La Polizia di Stato ha eseguito un provvedimento di fermo emesso dalla Procura della Repubblica di Palermo, volta a disarticolare due pericolosissime organizzazioni criminali dedite alle frodi assicurative realizzate attraverso le mutilazioni di arti di vittime compiacenti.
Sembrerebbe che alle alle “vittime compiacenti”, una volta reclutate, avrebbero fratturato le ossa delle braccia e delle gambe, spesso tramite dischi di ghisa da 20 kg, del tipo di quelli utilizzati nelle palestre, usati come strumenti contundenti, scagliati sugli arti da fratturare in modo da provocarne la rottura. A volte, alle “vittime” sarebbero state praticate da soggetti inesperti iniezioni di anestetico, che sarebbero state procurate da un’infermiera dell’ospedale Civico di Palermo.
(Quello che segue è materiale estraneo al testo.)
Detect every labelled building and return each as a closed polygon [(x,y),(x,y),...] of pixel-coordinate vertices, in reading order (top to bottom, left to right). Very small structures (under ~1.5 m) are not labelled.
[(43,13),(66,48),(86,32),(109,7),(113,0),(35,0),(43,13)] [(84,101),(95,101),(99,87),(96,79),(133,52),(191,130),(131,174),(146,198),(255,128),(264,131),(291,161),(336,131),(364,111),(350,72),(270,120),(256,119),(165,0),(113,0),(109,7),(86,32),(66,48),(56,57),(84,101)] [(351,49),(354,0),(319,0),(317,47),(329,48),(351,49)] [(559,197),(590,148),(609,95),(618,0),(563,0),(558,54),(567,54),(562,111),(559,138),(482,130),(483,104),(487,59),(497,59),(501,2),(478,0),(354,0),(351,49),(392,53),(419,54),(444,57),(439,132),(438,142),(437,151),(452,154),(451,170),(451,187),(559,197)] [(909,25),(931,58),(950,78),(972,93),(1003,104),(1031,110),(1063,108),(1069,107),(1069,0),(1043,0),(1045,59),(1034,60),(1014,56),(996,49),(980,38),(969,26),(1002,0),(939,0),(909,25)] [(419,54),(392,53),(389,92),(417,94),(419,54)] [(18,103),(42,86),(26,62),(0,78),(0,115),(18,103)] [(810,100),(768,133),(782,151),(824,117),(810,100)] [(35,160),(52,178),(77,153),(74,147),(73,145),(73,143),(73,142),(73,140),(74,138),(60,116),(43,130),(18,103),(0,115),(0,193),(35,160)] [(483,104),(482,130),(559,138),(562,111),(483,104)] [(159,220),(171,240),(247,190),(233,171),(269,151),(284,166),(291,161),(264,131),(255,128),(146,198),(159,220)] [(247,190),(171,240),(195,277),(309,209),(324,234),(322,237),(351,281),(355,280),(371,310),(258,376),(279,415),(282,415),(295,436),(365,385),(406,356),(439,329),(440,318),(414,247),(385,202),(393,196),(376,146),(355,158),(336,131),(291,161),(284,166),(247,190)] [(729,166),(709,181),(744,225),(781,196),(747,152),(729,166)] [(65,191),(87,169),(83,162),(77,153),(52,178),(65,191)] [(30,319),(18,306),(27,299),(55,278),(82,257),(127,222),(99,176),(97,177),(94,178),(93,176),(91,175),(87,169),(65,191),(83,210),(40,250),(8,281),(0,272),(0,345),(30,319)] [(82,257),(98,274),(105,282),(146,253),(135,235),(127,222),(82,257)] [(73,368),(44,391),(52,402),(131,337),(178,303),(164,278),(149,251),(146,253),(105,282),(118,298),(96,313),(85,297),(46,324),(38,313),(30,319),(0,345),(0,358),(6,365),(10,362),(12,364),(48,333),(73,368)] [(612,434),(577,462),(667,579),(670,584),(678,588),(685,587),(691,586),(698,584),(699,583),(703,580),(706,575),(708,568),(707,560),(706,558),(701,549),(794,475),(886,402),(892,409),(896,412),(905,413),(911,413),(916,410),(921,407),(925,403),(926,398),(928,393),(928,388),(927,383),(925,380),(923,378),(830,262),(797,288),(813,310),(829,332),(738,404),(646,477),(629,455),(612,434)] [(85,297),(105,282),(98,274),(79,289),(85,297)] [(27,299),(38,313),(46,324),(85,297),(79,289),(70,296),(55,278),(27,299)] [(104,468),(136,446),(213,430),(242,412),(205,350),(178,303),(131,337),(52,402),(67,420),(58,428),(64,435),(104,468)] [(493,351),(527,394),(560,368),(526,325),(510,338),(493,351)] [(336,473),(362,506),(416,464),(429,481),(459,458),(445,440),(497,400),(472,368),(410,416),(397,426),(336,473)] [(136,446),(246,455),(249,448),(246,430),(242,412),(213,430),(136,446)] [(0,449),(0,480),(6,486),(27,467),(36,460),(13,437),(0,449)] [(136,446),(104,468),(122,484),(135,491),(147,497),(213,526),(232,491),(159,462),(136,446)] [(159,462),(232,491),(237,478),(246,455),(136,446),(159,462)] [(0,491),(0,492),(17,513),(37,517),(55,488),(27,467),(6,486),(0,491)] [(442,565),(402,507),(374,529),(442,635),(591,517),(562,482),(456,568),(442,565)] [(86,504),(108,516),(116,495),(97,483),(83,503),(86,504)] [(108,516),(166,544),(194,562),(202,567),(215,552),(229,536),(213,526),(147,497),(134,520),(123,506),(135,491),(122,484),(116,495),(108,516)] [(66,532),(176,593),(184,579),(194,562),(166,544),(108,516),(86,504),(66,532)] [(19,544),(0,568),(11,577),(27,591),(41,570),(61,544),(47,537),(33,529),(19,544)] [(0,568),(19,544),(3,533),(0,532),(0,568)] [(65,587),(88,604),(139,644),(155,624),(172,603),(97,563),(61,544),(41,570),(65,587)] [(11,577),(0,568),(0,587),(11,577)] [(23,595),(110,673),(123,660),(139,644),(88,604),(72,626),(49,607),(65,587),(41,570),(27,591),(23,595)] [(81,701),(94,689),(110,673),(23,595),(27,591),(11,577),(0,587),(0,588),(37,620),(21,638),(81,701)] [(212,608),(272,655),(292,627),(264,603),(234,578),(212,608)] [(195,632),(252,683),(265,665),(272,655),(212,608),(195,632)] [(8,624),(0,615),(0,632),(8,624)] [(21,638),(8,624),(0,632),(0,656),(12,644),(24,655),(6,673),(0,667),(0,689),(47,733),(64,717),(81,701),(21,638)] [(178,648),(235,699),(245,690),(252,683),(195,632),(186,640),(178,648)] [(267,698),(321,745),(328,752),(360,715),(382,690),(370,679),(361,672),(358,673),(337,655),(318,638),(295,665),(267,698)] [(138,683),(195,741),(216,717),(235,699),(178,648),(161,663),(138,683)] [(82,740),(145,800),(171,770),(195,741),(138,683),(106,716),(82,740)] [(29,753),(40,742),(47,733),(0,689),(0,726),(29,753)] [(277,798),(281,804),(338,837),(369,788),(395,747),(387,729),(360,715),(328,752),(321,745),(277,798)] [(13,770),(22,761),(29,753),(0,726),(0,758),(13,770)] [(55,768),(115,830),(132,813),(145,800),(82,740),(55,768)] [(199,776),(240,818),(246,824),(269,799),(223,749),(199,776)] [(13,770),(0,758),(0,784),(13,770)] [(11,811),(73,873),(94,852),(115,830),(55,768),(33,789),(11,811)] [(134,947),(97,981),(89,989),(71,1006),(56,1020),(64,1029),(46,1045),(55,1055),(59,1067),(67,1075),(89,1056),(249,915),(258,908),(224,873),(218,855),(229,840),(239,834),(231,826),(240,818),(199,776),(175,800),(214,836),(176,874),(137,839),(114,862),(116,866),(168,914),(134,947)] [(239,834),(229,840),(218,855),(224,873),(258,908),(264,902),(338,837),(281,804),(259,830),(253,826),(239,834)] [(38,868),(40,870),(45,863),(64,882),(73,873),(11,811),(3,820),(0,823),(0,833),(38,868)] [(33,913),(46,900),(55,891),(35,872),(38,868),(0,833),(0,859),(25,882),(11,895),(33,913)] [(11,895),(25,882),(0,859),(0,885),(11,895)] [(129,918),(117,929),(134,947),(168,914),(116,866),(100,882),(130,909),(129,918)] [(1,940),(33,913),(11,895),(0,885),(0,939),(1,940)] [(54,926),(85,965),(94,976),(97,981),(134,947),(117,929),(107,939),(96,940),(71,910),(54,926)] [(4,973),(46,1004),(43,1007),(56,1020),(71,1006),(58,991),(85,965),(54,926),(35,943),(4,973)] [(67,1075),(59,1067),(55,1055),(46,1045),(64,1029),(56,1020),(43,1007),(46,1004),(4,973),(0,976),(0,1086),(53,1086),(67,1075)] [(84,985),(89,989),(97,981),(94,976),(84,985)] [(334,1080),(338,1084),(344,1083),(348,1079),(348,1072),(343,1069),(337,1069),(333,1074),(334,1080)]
Una volta fratturate le braccia e/o le gambe del malcapitato, l’organizzazione, avrebbe provveduto a mettere in scena il finto sinistro stradale ingaggiando falsi testimoni e recuperando i veicoli falsamente coinvolti. Una volta inscenato l’incidente, avrebbero dunque avviato le pratiche assicurative che potevano valere importi variabili tra i 100 e i 150 mila euro per singola pratica.
Le indagini, condotte dalla Squadra Mobile di Palermo, hanno permesso di ricostruire anche la triste vicenda che aveva coinvolto un cittadino tunisino, trovato morto su una strada alla periferia di Palermo, nel gennaio del 2017. La morte, in un primo momento considerata come conseguenza di un sinistro stradale, in realtà era stata determinata dalle fratture multiple cagionate da appartenenti ad una delle due associazioni criminali al fine di inscenare un finto incidente.
“Hanno le prove ma… mi hanno fatto vedere la fotografia hanno le prove ma…“. Terrorizzato avendo capito di essere stato scoperto, Francesco Faija uno dei fermati per truffe alle assicurazioni fatte attraverso la simulazione di incidenti mai avvenuti, parla non sapendo di essere intercettato, con la madre. E’ coinvolto in uno dei sinistri creati ad arte: vittima e complice Yacoub Hadri, un tunisino a cui furono spezzati gli arti per dare credito alla messinscena. Ma la cosa finì male e l’immigrato morì.
Che qualcosa non andasse nell’incidente, del gennaio 2017, gli inquirenti lo capirono subito. Tanto da assegnare a un consulente la ricostruzione dell’incidente poi risultata incompatibile con le fratture della vittima. “Che prove hanno che tu hai ammazzato a quello? Francesco com’è che sei…si è svolta questa cosa ..boh!…“, gli chiedeva la madre mentre erano in auto.
Per la polizia è la conferma del ruolo dell’uomo, accusato oltre che di associazione a delinquere finalizzata alla truffa, di omicidio preterintenzionale insieme a Francesco La Monica e Umberto Impiombato. Impiombato era alla guida dell’auto che nella messinscena avrebbe dovuto travolgere Yacoub Hadri che viaggiava a bordo di uno scooter.
In realtà Fajia e La Monica gli avevano fratturato tibia e perone: le lesioni portarono all’infarto della vittima. I due contattarono poi la compagna del tunisino, Francesca Cionti, chiedendole, in cambio dell’interessamento nel curare le pratiche di risarcimento, di dar loro il 50% dell’eventuale somma incassata. La donna, però, sentita dalla polizia ha raccontato tutto.
Questi i fermati:
Burrafato Giuseppe; Caltabellotta Michele; Conte Antonia; Di Lorenzo Michele; Faija Francesco; Faija Isidoro; La Piana Salvatore; Mocciaro Francesco; Portanova Giuseppe; Santoro Antonino; Vultaggio Massimiliano.
Un altro indagato risulta attivamente ricercato.